2003 – The U.S. National Do Not Call Registry, formed to combat unwanted telemarketing calls and administered by the Federal Trade Commission, enrolls almost three-quarters of a million phone numbers on its first day.


June 28

1770 – Quakers open a school for blacks in Philadelphia.

1778 – Mary Ludwig Hayes, aka “Molly Pitcher,” aids American patriots during the Revolutionary War Battle of Monmouth by carrying water to wounded soldiers. Hayes takes over operation of her husband’s cannon after he collapses during the battle. Hayes died in 1832 at age 87.


1820 – Col. Robert Gibbon Johnson from Salem County, New Jersey, eats tomatoes to prove they are not poisonous, as was thought.

1902 – The U.S. Congress passes the Spooner Bill, authorizing a canal to be built across the Isthmus of Panama.

1938 – The U.S. Congress creates the Federal Housing Administration (FHA) to insure construction loans.

1951 – “Amos ’n’ Andy” moves from radio to CBS-TV.


1953 – The first Corvette rolls off the production line in Flint, Michigan.

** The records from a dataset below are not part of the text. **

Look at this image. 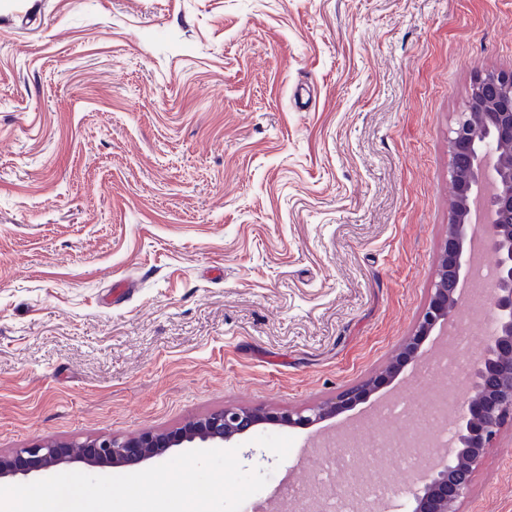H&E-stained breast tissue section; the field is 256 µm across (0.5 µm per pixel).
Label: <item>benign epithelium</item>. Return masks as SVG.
Returning <instances> with one entry per match:
<instances>
[{"instance_id":"benign-epithelium-1","label":"benign epithelium","mask_w":512,"mask_h":512,"mask_svg":"<svg viewBox=\"0 0 512 512\" xmlns=\"http://www.w3.org/2000/svg\"><path fill=\"white\" fill-rule=\"evenodd\" d=\"M448 151L456 206L448 214L434 288L387 371L349 387L331 402L304 409L271 414L226 408L171 432L99 438L78 451L69 444L37 440L0 454V479L76 462L91 467L131 464L161 458L185 443L222 448L224 442L265 421L312 426L366 399L389 375L417 361L426 338L447 332L463 301L460 284L475 273L472 256L479 248L496 257L491 289L495 328L464 384V412L452 417L453 446L421 475L411 509L459 512L460 500L487 450L512 423V71L476 79L466 111L458 113Z\"/></svg>"}]
</instances>
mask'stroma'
Listing matches in <instances>:
<instances>
[{"label":"stroma","instance_id":"stroma-1","mask_svg":"<svg viewBox=\"0 0 512 512\" xmlns=\"http://www.w3.org/2000/svg\"><path fill=\"white\" fill-rule=\"evenodd\" d=\"M512 0H0V454L304 408L382 371L448 230V136ZM455 321L477 359L492 313ZM445 339L356 406L230 440L265 499L322 439L437 404ZM416 412L409 432L435 420ZM394 492L404 462L343 460ZM459 512H512V426Z\"/></svg>","mask_w":512,"mask_h":512}]
</instances>
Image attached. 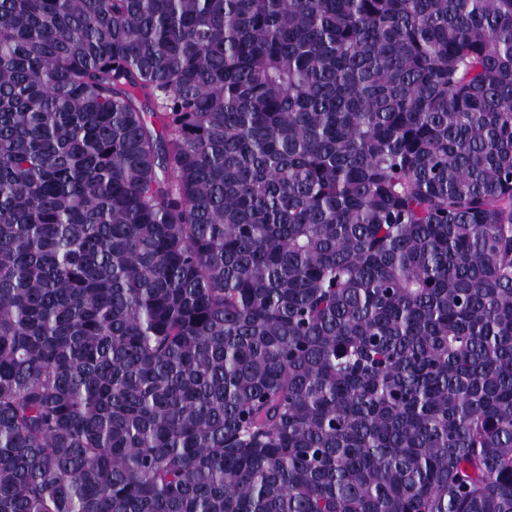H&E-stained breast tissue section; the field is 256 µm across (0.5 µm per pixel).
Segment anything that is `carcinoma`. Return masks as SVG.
Instances as JSON below:
<instances>
[{
    "label": "carcinoma",
    "instance_id": "1",
    "mask_svg": "<svg viewBox=\"0 0 512 512\" xmlns=\"http://www.w3.org/2000/svg\"><path fill=\"white\" fill-rule=\"evenodd\" d=\"M0 512H512V0H0Z\"/></svg>",
    "mask_w": 512,
    "mask_h": 512
}]
</instances>
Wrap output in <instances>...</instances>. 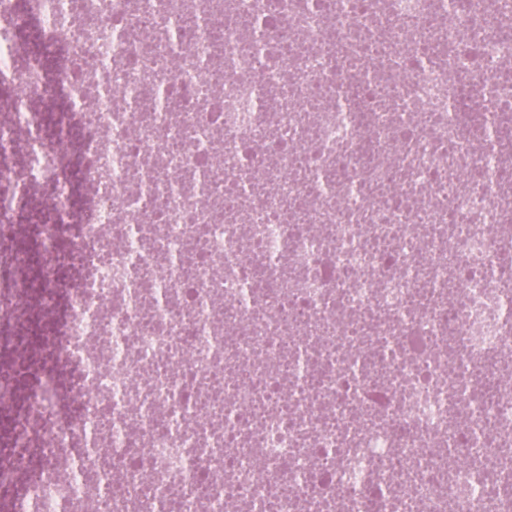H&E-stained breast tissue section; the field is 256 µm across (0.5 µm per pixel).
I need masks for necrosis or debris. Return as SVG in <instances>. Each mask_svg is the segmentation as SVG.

1956 – The first atomic reactor built for private research begins operation on the Chicago Institute of Technology campus for the Armour Research Foundation.

1960 – Fidel Castro confiscates American-owned oil refineries in Cuba without compensation.

1968 – Daniel Ellsberg is indicted for leaking the Pentagon Papers, copies he made of classified documents that are ultimately published in the New York Times.

1971 – The Supreme Court overturns the draft evasion conviction of Cassius Clay (Muhammad Ali).

1978 – The Supreme Court orders University of California Davis Medical School to admit Allan Bakke, a white man and former marine who claims reverse discrimination after his application is twice rejected. Bakke graduated from U.C. Davis medical school in 1982 and worked as an anesthesiologist at the Mayo Clinic. Bakke is now 75 years old.

1996 – The Citadel votes to admit women, ending a 153-year-old men-only policy at the South Carolina military school. The unanimous vote by the school governing board comes after the Supreme Court declares unconstitutional the all-male admissions policy at the Virginia Military Institute.

1997 – Mike Tyson is disqualified for biting Evander Holyfield’s ear after three rounds of their boxing heavyweight title fight in Las Vegas, Nevada. Watch it happen:

2007 – The American bald eagle is removed from the endangered species list.

2000 – Six-year-old Elián González returns to Cuba with his father. The child has been the center of an international custody dispute.

2010 – The Supreme Court rules in a 5-4 decision that Americans have the right to own a gun for self-defense anywhere they live.